- ACTIVITY -
Identify and pull out each line of the entries in which "GmbH" occurs.

--- EXERCISE MATERIALS ---

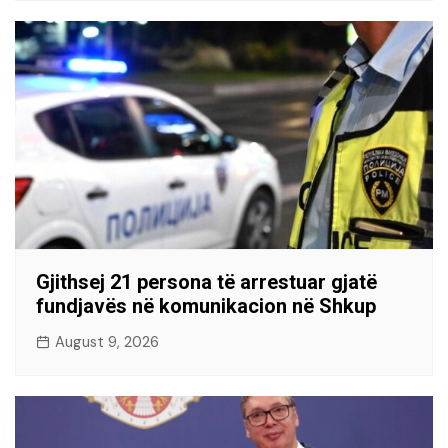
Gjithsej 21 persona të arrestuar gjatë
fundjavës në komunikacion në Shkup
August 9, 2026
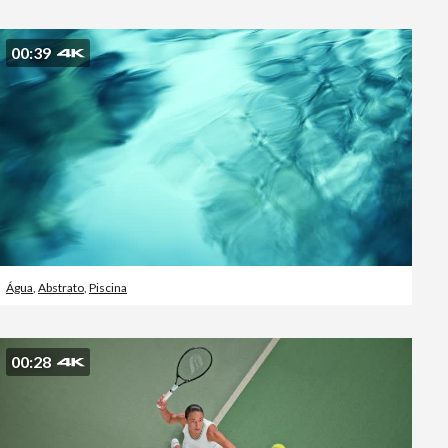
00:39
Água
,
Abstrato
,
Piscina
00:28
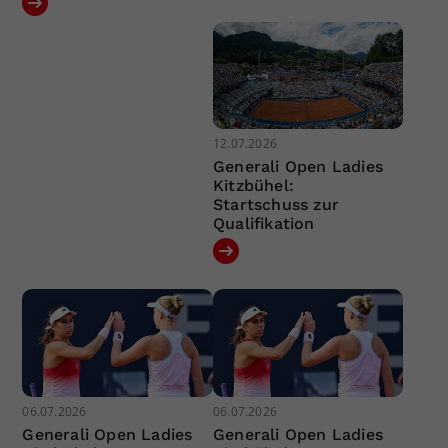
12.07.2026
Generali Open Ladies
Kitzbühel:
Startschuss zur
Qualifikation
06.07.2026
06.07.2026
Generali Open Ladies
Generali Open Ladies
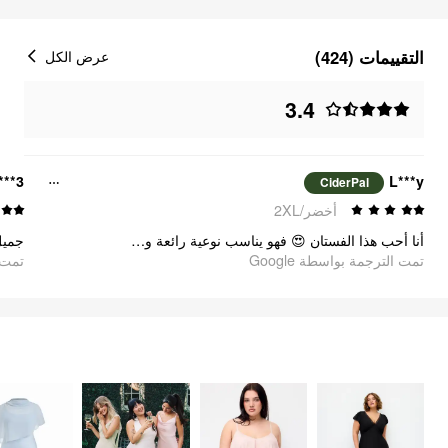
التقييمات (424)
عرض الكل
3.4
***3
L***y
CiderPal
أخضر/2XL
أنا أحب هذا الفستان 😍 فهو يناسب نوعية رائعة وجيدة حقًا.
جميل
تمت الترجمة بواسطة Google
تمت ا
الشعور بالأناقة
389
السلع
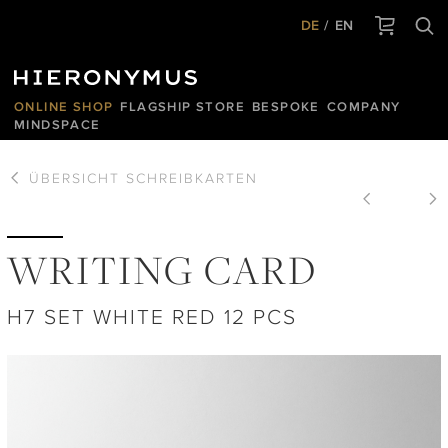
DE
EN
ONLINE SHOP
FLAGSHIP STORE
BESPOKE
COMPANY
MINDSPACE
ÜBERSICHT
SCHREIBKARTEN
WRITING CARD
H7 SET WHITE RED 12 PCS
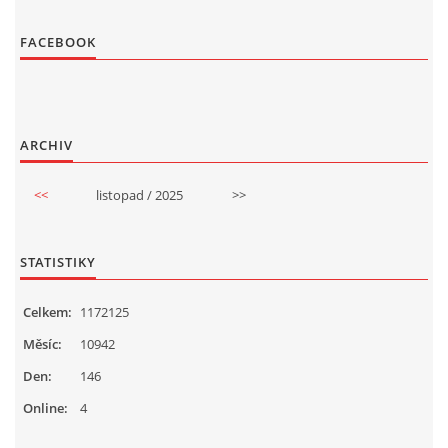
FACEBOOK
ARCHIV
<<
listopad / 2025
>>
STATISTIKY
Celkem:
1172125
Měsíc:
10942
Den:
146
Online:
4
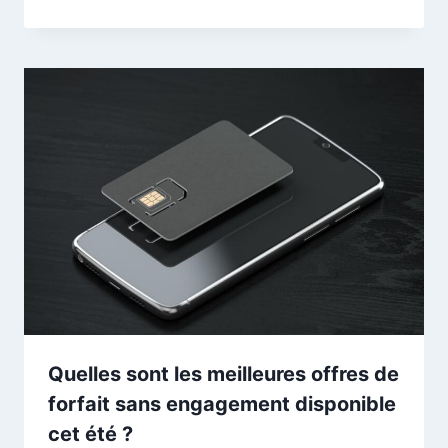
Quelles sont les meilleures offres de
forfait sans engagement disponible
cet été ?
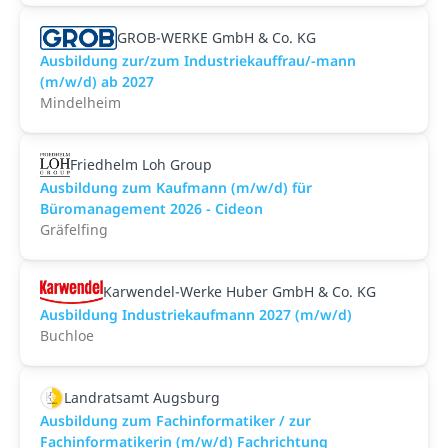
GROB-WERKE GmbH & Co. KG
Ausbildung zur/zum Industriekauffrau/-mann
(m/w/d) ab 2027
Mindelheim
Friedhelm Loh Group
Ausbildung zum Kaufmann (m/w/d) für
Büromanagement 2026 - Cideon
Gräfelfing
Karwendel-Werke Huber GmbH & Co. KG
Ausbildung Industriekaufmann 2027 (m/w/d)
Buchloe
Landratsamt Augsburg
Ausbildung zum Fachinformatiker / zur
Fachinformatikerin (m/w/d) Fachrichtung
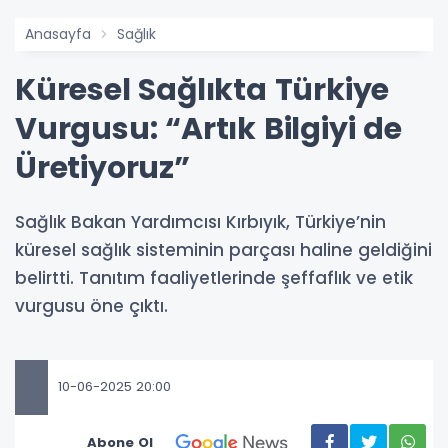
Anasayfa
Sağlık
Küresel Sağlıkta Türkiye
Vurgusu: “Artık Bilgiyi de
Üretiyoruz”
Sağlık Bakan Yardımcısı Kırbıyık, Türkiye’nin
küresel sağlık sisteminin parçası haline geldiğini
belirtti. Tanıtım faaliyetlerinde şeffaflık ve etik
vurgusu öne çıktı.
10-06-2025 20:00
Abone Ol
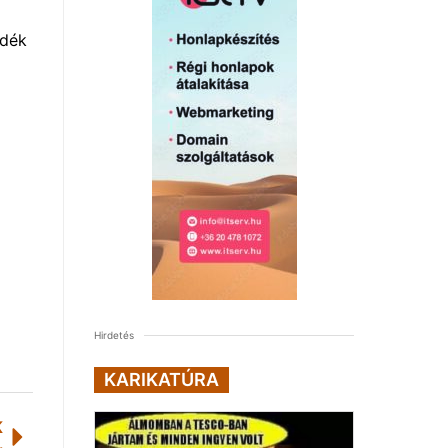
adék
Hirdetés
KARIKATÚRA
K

---

- SOLUTION BELOW -
GROB-WERKE GmbH & Co. KG
Karwendel-Werke Huber GmbH & Co. KG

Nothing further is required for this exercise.